Did Ford cut into its Transit Connect sales after introducing the Transit to the U.S. in 2014?
The automaker that continues to dominate the U.S. van market says no.
“It’s important to note that Transit Connect sales were not adversely affected by the introduction of Transit,” explains Yaro Hetman, Ford brand manager for Transit, Transit Connect and E-Series.
“In fact, 2015 was Transit Connect’s best sales year in history, with total sales up 24 percent over 2014.”
From a maneuverable short wheelbase Transit Connect all the way up to a high-roof, extended wheelbase Transit, Ford is continuing to expand its van options and is expanding its customer base as a result.
Ford has proven that the market is big enough for both of its vans and demand keeps rising.
“Ford invented the compact commercial van market with the introduction of Transit Connect in 2009, and we continue to sell more compact vans than anyone else,” Hetman says.
It seems, however, that bigger may be better. Transit Connect’s larger sibling, Transit, continues to outsell Transit Connect.

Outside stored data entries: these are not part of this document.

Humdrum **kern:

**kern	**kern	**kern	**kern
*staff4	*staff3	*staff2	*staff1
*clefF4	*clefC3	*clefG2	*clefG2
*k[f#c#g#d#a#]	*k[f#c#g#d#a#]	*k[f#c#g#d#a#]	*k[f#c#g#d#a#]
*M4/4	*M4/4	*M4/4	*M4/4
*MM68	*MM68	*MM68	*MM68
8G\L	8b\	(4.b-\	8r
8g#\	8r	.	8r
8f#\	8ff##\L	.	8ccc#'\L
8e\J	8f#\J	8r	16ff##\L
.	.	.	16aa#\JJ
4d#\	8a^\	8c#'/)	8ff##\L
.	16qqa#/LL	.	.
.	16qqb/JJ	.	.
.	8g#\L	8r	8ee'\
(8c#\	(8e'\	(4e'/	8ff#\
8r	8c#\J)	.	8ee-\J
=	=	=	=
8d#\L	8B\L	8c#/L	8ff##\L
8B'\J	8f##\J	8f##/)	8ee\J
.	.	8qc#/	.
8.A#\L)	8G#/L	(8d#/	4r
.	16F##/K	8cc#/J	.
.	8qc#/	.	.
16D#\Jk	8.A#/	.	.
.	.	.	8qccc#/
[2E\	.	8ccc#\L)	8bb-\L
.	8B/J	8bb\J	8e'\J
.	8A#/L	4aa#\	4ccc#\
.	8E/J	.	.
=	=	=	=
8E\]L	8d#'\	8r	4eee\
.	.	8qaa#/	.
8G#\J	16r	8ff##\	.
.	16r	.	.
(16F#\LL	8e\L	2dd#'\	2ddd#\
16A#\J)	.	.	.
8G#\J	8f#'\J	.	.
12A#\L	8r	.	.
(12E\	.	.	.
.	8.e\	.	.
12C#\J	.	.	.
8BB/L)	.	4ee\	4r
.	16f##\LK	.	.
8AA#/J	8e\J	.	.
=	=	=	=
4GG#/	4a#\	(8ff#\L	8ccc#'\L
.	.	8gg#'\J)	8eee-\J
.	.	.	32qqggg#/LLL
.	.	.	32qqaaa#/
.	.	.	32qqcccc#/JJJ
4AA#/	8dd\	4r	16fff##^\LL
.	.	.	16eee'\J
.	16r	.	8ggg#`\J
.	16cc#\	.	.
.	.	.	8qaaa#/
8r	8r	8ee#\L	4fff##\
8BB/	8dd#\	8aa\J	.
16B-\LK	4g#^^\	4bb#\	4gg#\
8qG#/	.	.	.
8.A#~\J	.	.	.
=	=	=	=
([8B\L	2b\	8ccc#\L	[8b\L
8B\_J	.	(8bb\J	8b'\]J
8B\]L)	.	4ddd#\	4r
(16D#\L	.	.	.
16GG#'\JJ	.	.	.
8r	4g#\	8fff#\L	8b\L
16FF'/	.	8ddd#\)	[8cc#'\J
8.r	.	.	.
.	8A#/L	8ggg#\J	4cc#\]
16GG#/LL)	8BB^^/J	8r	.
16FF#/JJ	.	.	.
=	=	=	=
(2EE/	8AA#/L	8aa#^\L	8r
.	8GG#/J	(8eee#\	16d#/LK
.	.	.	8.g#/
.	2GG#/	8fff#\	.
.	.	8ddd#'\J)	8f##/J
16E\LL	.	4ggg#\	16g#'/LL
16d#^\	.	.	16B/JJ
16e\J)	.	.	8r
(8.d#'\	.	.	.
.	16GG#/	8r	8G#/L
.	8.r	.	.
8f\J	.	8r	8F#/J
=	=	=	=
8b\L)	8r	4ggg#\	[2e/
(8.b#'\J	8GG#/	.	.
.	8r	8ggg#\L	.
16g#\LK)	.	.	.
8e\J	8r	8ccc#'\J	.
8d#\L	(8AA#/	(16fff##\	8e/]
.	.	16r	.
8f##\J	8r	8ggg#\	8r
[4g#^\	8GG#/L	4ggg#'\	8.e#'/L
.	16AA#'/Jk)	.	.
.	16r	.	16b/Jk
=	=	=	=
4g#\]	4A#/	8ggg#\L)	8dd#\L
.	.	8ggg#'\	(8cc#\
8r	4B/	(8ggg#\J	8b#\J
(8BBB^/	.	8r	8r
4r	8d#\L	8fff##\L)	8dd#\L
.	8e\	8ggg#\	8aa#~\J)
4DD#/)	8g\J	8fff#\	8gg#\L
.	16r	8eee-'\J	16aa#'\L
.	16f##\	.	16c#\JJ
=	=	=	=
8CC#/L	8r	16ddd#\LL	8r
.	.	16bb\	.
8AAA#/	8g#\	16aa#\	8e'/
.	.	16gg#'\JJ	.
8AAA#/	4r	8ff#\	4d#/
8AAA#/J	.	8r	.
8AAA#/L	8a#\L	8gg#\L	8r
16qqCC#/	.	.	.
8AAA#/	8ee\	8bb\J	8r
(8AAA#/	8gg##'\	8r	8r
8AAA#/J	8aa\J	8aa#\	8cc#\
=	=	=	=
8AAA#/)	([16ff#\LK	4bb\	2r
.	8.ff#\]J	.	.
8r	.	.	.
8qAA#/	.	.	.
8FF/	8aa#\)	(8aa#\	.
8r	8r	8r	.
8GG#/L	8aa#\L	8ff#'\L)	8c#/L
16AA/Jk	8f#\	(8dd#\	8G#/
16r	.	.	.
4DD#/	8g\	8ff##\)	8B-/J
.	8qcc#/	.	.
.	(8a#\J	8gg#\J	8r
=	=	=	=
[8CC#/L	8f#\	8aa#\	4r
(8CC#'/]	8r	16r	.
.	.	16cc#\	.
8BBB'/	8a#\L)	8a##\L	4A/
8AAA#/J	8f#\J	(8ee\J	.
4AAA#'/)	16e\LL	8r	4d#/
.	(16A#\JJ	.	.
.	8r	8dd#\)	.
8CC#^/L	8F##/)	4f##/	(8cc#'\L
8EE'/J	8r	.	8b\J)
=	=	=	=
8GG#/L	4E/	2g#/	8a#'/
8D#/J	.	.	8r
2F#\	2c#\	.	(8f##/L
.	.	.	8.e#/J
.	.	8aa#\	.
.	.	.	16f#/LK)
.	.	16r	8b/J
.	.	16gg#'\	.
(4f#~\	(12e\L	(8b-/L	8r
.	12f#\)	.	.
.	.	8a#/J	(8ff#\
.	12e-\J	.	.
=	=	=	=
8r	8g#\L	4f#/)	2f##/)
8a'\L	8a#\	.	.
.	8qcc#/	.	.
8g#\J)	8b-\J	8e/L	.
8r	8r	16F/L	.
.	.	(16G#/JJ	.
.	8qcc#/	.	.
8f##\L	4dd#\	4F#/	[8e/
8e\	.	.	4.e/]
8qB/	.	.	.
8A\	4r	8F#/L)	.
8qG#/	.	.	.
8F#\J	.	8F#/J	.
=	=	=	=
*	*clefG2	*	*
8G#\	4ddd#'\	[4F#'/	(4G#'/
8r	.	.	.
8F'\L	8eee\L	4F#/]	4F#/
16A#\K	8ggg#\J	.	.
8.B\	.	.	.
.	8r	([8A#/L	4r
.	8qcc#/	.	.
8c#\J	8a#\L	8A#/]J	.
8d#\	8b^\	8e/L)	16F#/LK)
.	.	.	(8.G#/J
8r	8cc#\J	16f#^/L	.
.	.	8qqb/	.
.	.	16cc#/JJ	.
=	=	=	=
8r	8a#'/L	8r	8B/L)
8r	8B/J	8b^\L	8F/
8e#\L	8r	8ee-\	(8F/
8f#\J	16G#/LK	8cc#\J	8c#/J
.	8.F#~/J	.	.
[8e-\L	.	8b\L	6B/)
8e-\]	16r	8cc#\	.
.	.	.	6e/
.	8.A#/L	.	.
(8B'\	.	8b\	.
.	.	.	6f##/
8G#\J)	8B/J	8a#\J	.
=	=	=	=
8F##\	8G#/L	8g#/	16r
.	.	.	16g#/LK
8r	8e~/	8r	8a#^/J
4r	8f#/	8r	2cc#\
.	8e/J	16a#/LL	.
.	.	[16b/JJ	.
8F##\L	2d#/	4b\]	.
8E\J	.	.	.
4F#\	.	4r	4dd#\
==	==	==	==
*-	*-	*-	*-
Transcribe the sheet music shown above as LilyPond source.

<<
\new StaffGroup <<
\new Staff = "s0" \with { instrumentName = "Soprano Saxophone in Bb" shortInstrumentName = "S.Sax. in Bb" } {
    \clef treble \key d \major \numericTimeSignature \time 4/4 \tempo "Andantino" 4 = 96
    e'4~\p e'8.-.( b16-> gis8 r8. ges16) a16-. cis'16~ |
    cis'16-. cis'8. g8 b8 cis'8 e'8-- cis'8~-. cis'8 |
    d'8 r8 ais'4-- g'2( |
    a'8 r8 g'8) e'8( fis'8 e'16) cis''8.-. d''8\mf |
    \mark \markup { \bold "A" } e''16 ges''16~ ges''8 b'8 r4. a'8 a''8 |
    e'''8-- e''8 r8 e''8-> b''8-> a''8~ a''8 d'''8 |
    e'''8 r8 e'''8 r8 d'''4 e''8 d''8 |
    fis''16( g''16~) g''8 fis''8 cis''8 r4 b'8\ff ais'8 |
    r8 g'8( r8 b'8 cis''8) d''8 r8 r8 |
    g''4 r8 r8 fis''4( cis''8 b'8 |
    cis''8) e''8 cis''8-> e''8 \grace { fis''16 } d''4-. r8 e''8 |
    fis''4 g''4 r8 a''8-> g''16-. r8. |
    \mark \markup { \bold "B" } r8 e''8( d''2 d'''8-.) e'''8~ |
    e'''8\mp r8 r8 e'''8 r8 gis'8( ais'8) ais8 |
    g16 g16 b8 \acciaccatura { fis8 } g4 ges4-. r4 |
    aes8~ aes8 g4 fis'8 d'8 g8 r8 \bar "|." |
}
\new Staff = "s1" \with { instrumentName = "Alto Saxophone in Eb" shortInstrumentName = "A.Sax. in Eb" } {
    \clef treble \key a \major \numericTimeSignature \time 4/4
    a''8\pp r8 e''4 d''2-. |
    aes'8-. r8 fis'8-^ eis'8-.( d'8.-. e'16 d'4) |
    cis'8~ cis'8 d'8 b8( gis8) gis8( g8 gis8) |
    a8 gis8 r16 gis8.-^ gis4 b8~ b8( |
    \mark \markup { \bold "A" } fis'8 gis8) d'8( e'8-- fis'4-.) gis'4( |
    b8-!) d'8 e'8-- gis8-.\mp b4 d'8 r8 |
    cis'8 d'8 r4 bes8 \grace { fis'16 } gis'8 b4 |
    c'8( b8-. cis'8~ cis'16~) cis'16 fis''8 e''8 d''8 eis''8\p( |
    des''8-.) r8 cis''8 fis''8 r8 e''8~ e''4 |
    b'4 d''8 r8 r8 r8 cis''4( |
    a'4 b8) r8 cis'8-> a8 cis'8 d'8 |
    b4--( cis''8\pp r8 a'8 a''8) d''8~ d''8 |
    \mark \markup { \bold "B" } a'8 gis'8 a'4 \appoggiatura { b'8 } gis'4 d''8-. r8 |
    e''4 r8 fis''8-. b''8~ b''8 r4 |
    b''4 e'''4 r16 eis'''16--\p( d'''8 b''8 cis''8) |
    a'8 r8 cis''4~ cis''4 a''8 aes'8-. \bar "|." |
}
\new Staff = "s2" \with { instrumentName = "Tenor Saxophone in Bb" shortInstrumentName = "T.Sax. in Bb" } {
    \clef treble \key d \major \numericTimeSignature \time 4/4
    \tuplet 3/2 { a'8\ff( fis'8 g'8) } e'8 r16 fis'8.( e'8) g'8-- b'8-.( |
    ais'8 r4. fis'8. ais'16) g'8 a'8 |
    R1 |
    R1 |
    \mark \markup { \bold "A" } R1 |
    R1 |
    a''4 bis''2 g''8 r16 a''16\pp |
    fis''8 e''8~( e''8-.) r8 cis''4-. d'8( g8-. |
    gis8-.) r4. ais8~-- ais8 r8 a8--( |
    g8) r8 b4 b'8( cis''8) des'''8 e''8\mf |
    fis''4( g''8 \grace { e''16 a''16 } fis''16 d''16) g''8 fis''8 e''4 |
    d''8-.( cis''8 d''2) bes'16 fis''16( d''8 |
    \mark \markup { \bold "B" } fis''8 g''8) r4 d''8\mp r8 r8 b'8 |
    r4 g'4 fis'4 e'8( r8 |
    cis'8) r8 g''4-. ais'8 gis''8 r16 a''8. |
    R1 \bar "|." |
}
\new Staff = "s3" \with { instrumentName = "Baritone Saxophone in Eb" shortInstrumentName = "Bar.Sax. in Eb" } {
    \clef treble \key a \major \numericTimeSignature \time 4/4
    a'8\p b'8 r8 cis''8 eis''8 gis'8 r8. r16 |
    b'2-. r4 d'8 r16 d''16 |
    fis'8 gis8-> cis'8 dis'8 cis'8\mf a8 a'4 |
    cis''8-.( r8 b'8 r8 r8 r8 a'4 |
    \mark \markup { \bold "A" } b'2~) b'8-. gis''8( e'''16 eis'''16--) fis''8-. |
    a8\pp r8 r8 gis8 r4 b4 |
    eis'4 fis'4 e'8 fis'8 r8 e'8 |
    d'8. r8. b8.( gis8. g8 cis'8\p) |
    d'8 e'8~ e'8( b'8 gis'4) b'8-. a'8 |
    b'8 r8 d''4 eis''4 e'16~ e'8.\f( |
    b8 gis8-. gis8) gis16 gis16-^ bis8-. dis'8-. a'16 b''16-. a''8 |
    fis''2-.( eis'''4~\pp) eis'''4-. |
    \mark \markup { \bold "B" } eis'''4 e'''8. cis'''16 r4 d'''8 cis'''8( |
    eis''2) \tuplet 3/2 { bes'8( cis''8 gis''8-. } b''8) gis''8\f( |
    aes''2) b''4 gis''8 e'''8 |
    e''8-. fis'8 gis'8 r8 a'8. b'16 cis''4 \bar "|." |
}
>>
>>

In May, sales for Transit Connect numbered 4,390 compared to Transit sales at 13,640.
“Although Transit Connect sales represented more than half of the small vans sold that month (8,219) we still sold more than three times as many full-size Transit vans,” Hetman says.
Ford told Hard Working Trucks that they don’t track customers who may be switching from traditional cargo vans, like the E-Series, to their Euro-style vans.
“Van choice really is dictated by application—what do you need this piece of mobile equipment to do for you? Someone who wants more of a “traditional” van may consider a Transit Connect, but would probably also consider a regular wheelbase, low-roof Transit van,” Hetman explains.